Les commissions mixtes permettront de faciliter cette coordination en harmonisant les politiques de gestion et en renforçant la coopération entre les pays.
Lutte contre la pêche INN
La pêche INN constitue une menace majeure pour la durabilité des stocks halieutiques. Les commissions mixtes joueront un rôle clé dans la lutte contre ces pratiques illégales en promouvant la surveillance participative et en facilitant la coopération entre les professionnels.
Défis et perspectives
Un des défis majeurs est la sous-estimation systématique des captures de la pêche artisanale. Cela conduit souvent à des politiques qui favorisent les flottes industrielles, au détriment des pêcheurs artisans. Les commissions mixtes devront mettre en place des systèmes de collecte de données plus précis et inclusifs pour mieux évaluer les captures réelles et ajuster les politiques en conséquence.
Opacité des négociations
L’opacité des négociations visant à octroyer des accès aux flottes étrangères a souvent conduit à la surexploitation des ressources. Les commissions mixtes devront promouvoir la transparence et l’inclusion des communautés de pêche artisanale dans les processus décisionnels. Cela pourrait inclure la participation active des représentants des pêcheurs artisans dans les discussions et la mise en place de mécanismes de consultation réguliers.
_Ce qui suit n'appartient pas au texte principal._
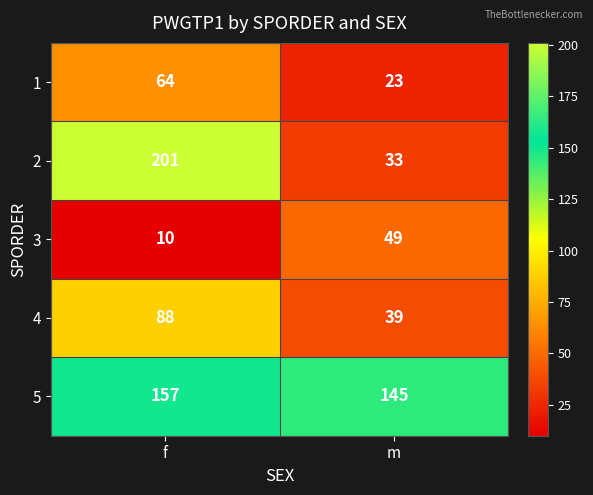

What is the difference between the 3 values at m and f?

39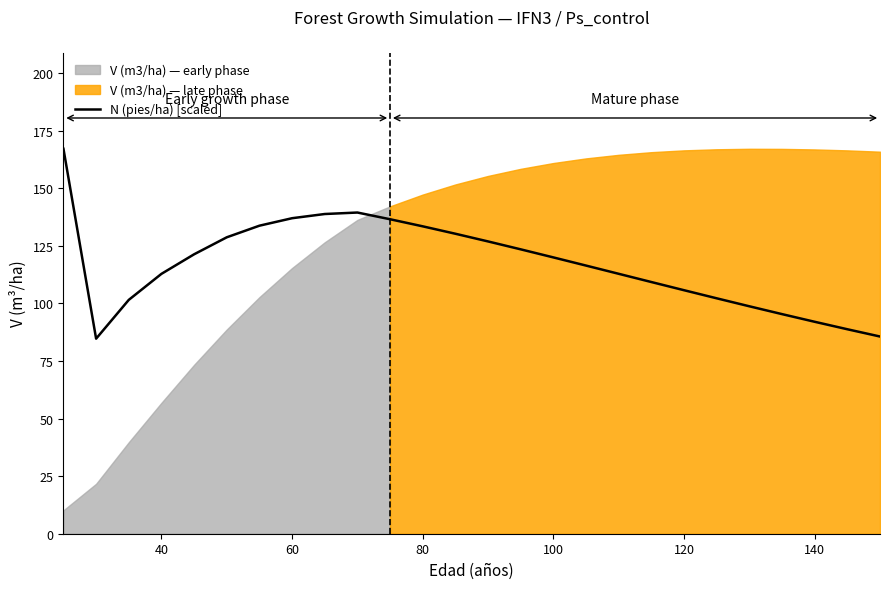

How many lines are shown in the chart?

1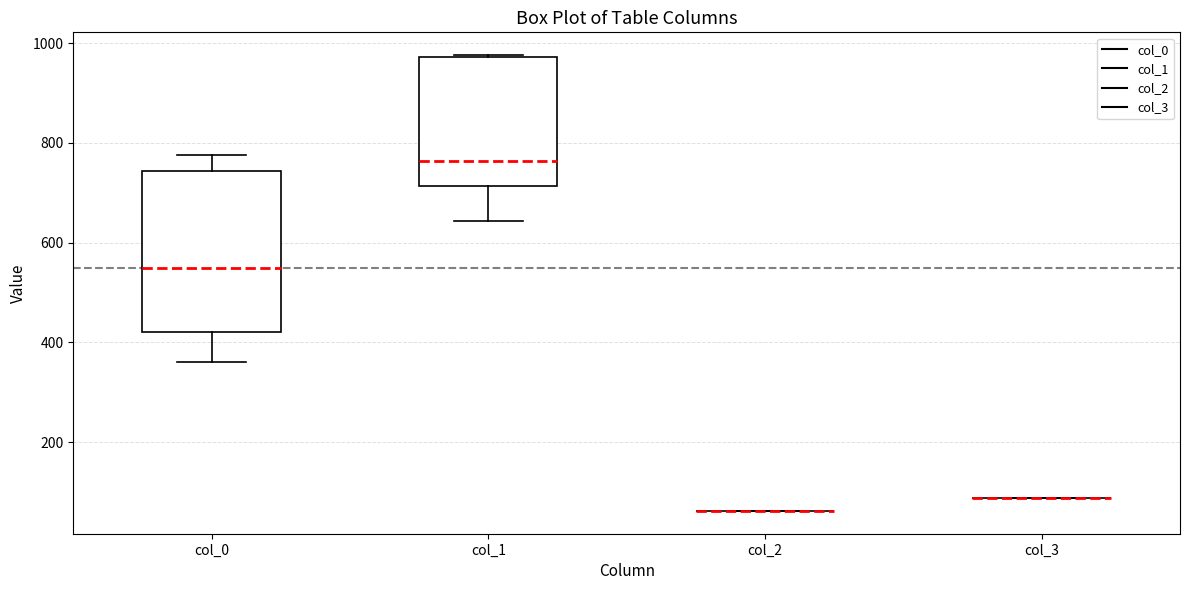

Reading left to right, transcribe this box plot: for each box, give where its median line is, the range the box spans, and where its two whiskers end, as read against the y-axis. The values are not printed on the chart, so give them approximately, as read against the axis.

col_0: median 540, box 420 to 740, whiskers 360 to 780
col_1: median 760, box 720 to 980, whiskers 640 to 980
col_2: box collapsed to a line at 60, whiskers 60 to 60
col_3: box collapsed to a line at 80, whiskers 80 to 80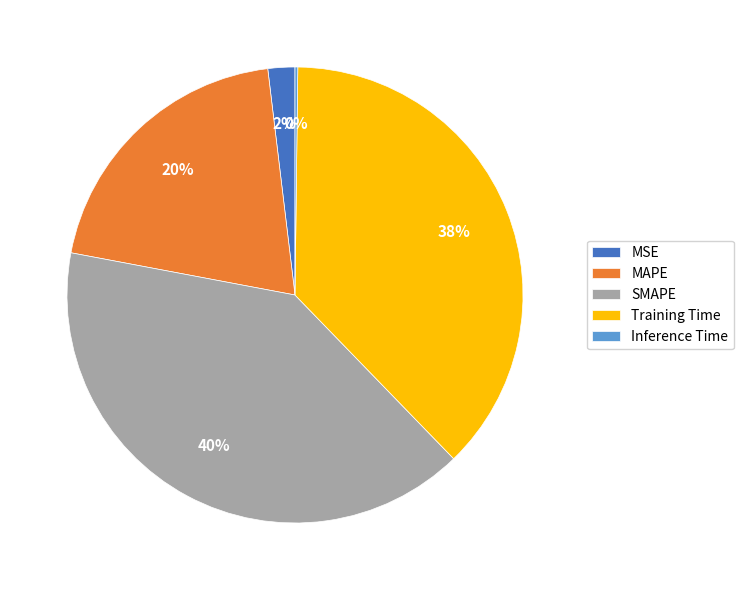

Which category has the biggest portion of the pie?

SMAPE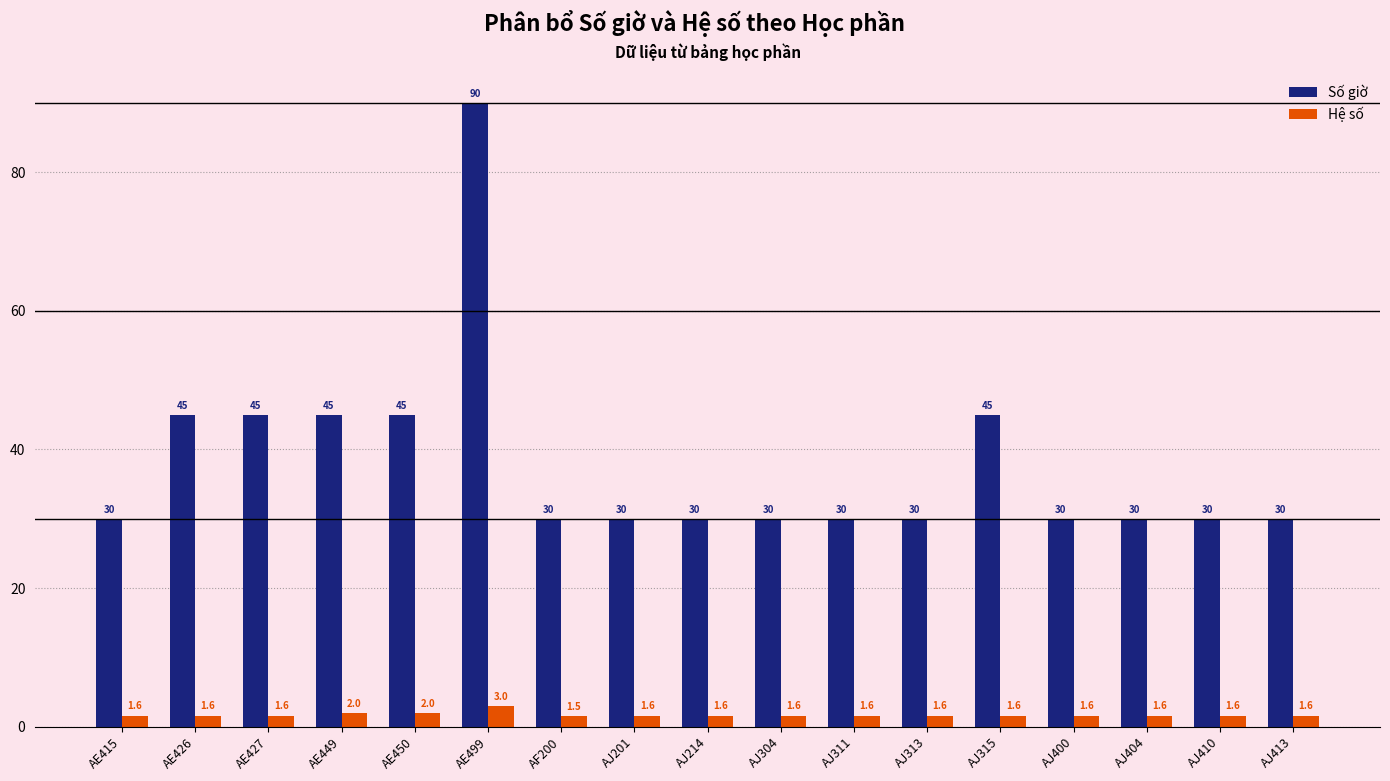

What position from the right is AE499?

12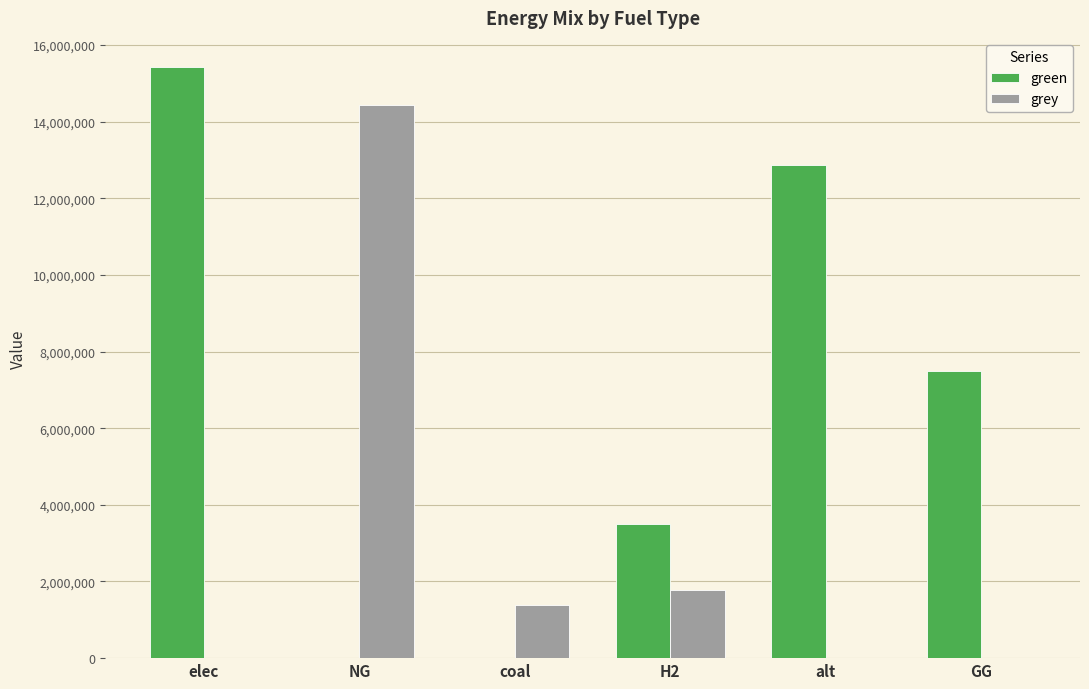

How many groups of bars are there?

6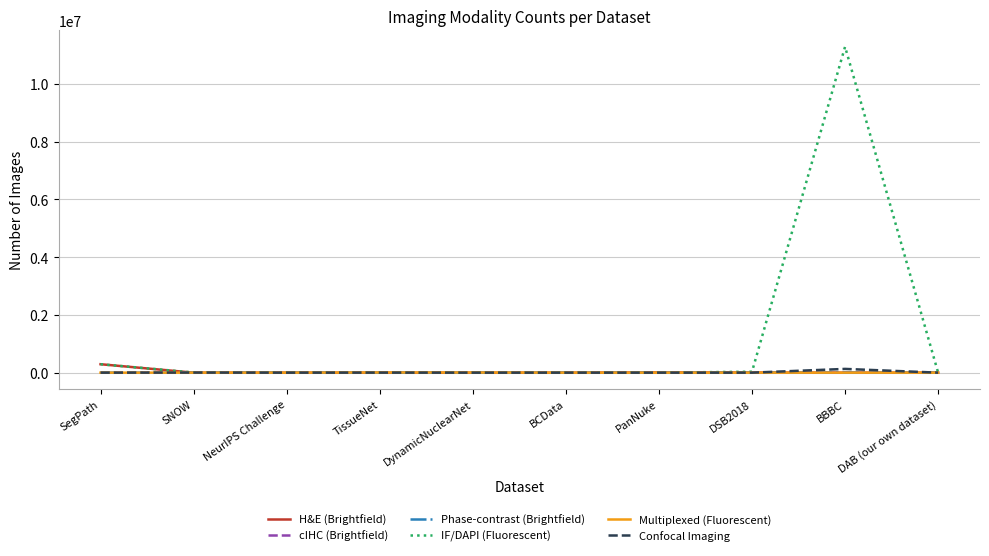

Is this an area chart (filled region under the line)?

No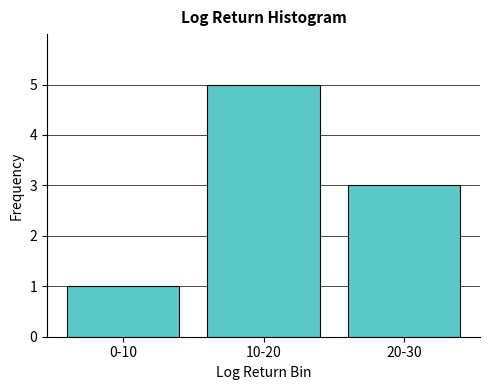

Reading left to right, what are all the values shown in this chart?

1	5	3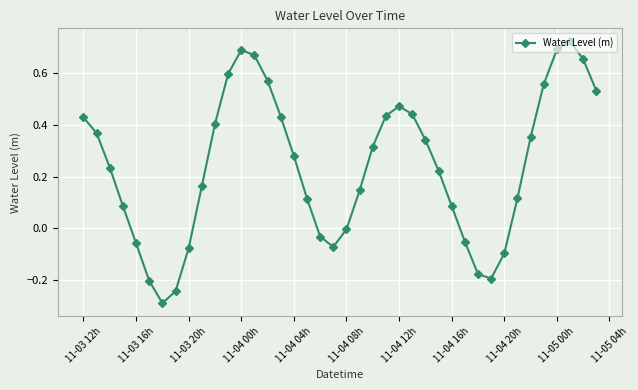

What is the difference between the maximum and minimum values?

1.0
Renforcement des capacités
Les pays de l’Afrique de l’Ouest manquent de moyens techniques, financiers et humains pour une gestion efficace des ressources halieutiques. Les commissions mixtes devront s’attacher à renforcer les capacités locales par le biais de formations, de partenariats avec des institutions scientifiques et de l’accès à des technologies modernes de surveillance participative des pêches.
Stratégies pour une mise en œuvre réussie
L’approche participative est essentielle pour le succès des commissions mixtes. Il est crucial d’inclure les pêcheurs artisans dans la planification et la mise en œuvre des politiques de gestion. Cela permettra de s’assurer que les mesures adoptées sont adaptées aux réalités locales et bénéficient d’un large soutien des acteurs.
Utilisation des technologies modernes
L’utilisation de technologies modernes peut améliorer considérablement la gestion des ressources halieutiques. Par exemple, les systèmes de surveillance par satellite peuvent aider à détecter et à prévenir la pêche INN.
La mise en place de commissions mixtes pour la gestion des stocks partagés en Afrique de l’Ouest représente une avancée significative vers une pêche artisanale durable. En adoptant une approche participative, en utilisant des technologies modernes et en renforçant la coopération régionale, ces commissions peuvent aider à surmonter les défis actuels et à assurer la durabilité des ressources halieutiques.
Grâce à ces efforts concertés, la pêche artisanale peut continuer à contribuer à la sécurité alimentaire et à l’éradication de la pauvreté dans la sous-région.